This colorful badge once decorated the lapel of a member of Frohsinn, La Crosse’s German singing society.
The badge’s attached disk, with classical style lyre, highlighted a love of music, while the top of the badge and blue ribbon proudly stated, “Frohsinn, La Crosse, Wis., Gegrundt (Founded) 1885.”
The one-time local owner is unknown, as is the badge’s age. Similar be-ribboned badges were used by fraternal and union organizations in the late 19th and early 20th century. This one probably dates from about 1900.
The Frohsinn badge is reversible. Its front ribbon is blue, but there’s a second black ribbon on the back. The attached disk reads “In Memoriam (in memory of),” making it suitable for funerals.
The Frohsinn Society (froh Sinn means happy state of mind in German) began as a literary society and current affairs forum, but it soon evolved into a singing group that celebrated German heritage. Activities often centered around Germania Hall on Fifth Avenue, between Market and Ferry streets. The building housed athletic, dramatic, educational and cultural groups, and once was the focus for German culture in La Crosse.
Initially all Frohsinn members were men, though women joined in later years. The group participated in concerts and annual regional singing festivals throughout the Midwest. La Crosse hosted many such events, including the 1908 Saengerfest, with some 3,000 singers and 5,000 visitors. An auditorium was quickly constructed at Fourth and Jay Streets to accommodate the huge gathering.

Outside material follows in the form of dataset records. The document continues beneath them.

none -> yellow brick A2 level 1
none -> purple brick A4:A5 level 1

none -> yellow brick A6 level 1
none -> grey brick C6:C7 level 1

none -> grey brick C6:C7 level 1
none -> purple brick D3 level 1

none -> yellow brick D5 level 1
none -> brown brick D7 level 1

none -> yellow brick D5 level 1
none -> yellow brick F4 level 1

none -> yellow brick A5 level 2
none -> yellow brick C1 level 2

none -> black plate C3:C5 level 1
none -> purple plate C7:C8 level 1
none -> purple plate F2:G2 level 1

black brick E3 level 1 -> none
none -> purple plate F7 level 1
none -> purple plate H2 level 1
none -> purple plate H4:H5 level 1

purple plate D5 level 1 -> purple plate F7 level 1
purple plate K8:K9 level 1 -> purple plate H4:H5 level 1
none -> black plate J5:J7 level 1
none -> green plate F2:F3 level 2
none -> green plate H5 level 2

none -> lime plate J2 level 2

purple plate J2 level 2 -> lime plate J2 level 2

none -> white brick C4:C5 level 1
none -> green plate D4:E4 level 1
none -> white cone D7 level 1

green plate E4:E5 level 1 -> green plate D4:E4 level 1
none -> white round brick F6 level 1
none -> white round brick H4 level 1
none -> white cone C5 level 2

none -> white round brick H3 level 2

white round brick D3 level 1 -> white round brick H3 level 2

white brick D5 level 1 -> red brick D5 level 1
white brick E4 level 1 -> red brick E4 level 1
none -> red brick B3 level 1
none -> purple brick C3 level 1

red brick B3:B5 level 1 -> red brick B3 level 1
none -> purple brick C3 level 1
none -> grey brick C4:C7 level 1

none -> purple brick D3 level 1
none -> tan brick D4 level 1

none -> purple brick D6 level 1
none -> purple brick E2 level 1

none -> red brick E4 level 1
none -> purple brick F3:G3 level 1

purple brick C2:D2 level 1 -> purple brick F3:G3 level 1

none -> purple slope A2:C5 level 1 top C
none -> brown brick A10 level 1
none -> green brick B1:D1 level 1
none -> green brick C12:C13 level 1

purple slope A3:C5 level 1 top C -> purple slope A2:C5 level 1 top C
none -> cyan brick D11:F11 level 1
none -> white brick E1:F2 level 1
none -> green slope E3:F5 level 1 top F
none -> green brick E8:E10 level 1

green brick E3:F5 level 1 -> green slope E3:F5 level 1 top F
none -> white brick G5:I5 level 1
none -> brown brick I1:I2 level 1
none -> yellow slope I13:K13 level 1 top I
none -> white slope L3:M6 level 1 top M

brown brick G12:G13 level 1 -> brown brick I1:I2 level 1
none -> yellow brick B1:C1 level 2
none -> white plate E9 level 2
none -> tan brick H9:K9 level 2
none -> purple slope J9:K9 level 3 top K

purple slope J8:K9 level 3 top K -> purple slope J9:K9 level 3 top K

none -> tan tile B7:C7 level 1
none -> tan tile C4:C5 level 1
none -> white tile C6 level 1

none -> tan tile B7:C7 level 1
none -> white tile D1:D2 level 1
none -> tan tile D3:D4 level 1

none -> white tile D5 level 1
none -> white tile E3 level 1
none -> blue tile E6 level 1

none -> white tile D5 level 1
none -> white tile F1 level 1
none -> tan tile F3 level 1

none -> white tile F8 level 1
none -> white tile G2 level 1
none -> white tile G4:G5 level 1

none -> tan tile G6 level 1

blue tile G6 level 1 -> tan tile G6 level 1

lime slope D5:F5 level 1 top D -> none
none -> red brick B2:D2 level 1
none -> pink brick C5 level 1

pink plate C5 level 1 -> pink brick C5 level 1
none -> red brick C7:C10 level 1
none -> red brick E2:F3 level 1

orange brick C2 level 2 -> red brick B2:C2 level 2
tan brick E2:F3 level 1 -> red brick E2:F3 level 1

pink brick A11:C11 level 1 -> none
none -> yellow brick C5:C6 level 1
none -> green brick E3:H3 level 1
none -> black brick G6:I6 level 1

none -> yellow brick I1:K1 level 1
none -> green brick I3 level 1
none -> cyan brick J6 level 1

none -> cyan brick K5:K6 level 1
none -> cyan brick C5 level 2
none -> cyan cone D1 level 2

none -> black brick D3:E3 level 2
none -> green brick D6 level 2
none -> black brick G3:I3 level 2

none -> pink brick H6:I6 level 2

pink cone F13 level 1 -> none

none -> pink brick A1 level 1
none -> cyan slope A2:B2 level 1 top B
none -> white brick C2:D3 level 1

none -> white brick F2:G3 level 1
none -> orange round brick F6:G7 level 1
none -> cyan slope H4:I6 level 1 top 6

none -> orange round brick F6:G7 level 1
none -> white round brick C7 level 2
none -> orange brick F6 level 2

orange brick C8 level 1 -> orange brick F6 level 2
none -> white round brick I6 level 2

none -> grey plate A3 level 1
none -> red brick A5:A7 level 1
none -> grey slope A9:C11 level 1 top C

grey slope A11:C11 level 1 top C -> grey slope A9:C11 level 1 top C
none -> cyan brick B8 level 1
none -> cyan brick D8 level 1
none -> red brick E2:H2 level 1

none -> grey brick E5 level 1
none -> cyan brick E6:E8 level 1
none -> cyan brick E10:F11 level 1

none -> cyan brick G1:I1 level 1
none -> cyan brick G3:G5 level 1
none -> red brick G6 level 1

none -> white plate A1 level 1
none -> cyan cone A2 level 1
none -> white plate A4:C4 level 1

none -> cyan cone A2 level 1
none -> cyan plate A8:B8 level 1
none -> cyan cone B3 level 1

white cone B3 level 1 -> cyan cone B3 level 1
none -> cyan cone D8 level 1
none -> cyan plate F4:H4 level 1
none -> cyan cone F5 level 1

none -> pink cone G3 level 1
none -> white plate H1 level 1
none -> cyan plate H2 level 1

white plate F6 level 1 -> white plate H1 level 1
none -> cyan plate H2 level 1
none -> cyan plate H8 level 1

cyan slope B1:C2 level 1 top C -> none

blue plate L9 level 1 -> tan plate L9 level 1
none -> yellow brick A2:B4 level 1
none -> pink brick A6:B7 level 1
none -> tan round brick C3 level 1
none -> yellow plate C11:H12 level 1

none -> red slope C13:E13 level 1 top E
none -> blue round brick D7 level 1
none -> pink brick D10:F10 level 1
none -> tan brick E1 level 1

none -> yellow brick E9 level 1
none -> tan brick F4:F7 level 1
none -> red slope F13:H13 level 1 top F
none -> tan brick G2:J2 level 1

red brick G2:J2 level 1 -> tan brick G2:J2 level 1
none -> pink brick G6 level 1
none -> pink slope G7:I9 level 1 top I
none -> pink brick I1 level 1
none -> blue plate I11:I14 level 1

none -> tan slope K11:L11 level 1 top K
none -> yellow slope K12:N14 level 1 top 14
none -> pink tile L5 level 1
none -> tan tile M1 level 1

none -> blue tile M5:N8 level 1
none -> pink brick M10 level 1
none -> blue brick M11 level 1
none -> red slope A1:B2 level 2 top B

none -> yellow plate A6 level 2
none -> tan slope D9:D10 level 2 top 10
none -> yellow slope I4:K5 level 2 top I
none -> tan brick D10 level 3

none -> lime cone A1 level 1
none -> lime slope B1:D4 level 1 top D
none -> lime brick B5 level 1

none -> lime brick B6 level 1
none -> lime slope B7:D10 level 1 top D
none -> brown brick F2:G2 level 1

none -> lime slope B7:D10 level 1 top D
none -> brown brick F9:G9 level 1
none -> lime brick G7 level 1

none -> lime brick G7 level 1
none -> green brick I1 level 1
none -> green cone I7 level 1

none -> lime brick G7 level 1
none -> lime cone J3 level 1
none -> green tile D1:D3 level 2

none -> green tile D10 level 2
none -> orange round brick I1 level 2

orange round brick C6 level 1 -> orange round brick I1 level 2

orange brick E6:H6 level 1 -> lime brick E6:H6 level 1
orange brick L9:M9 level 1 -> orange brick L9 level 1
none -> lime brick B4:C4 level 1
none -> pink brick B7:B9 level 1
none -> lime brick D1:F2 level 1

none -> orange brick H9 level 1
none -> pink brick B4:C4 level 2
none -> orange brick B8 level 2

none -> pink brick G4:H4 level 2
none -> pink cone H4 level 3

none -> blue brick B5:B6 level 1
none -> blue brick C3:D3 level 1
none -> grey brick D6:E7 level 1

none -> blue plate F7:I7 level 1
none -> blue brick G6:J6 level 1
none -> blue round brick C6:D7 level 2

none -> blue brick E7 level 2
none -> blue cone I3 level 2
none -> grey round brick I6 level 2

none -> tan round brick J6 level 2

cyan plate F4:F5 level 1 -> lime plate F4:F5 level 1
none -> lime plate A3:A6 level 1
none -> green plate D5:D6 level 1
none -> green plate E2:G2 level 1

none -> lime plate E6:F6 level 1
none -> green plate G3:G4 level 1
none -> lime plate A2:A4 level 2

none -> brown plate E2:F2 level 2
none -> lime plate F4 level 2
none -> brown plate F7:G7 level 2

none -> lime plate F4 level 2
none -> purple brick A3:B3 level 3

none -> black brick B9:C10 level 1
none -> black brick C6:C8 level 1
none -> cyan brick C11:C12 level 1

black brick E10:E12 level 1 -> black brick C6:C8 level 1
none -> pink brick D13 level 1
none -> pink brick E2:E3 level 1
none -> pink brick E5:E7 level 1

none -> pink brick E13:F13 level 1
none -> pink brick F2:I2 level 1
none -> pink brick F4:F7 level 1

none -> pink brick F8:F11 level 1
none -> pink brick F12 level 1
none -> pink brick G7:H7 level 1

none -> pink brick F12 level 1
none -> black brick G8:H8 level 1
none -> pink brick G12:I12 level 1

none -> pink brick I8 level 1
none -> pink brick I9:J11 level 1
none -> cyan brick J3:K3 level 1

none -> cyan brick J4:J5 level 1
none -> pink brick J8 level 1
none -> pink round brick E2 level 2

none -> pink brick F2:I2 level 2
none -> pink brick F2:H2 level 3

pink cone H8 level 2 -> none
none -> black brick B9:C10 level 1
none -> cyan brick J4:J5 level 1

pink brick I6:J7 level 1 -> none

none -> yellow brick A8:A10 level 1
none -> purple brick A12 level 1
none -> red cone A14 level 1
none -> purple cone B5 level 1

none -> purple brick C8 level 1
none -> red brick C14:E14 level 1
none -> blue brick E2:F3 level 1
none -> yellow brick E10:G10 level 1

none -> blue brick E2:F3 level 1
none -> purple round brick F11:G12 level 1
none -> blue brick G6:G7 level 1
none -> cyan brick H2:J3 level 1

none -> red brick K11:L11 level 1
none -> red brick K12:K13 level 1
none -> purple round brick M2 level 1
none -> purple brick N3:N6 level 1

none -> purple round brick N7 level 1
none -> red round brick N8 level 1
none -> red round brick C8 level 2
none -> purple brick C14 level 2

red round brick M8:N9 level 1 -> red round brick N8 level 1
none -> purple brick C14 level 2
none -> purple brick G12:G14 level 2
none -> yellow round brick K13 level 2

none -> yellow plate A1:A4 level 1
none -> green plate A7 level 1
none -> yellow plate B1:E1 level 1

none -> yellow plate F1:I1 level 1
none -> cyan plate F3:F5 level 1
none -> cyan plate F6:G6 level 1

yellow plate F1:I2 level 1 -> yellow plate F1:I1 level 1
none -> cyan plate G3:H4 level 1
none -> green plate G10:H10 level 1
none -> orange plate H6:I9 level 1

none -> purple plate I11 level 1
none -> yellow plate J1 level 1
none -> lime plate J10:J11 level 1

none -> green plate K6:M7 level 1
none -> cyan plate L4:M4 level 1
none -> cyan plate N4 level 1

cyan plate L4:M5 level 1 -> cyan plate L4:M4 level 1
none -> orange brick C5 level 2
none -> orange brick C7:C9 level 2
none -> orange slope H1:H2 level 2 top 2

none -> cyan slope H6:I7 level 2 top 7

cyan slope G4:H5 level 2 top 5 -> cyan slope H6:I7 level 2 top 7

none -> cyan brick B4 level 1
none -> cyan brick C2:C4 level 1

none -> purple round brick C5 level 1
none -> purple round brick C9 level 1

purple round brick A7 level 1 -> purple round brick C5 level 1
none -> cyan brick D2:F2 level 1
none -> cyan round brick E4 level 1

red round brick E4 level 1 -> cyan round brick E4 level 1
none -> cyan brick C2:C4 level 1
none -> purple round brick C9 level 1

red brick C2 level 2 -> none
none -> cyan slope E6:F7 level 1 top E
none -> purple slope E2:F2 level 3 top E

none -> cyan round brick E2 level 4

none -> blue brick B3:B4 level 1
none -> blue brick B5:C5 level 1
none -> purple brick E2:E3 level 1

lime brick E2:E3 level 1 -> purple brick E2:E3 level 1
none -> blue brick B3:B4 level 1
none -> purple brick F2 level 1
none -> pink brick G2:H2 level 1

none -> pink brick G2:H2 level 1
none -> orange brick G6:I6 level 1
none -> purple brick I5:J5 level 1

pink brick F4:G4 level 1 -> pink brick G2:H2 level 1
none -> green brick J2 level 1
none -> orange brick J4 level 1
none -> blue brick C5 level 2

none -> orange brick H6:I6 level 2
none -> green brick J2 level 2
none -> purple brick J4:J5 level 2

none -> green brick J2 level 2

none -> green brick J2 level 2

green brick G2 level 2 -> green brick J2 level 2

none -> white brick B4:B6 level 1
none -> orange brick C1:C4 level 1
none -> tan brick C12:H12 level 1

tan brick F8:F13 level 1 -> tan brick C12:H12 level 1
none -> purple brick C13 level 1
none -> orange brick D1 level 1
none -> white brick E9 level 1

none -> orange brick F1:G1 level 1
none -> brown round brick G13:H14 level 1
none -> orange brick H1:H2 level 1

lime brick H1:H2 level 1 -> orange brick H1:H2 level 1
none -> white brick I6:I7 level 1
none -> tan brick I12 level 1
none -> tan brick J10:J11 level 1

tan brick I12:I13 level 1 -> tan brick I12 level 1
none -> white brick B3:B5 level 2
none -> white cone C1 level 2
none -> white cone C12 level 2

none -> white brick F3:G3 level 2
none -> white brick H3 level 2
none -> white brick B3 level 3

During World War I (1914-1918), anti-German sentiment caused a temporary lapse in participation in Frohsinn, but the organization regained strength and continued after the war. American folk and patriotic songs joined traditional German songs in its repertoire.
As German immigrants in the area declined, so did Frohsinn. The last Saengerfest was held here in 1959. After that, the organization dwindled. Later, Oktoberfest came to be seen as the primary expression of German heritage in La Crosse.
The Frohsinn Singing Society badge represents a time when area Germans enjoyed expressing their heritage through choral singing. The group offered support and community to immigrants, reminding them of the country left behind and helping them adjust to their new life here.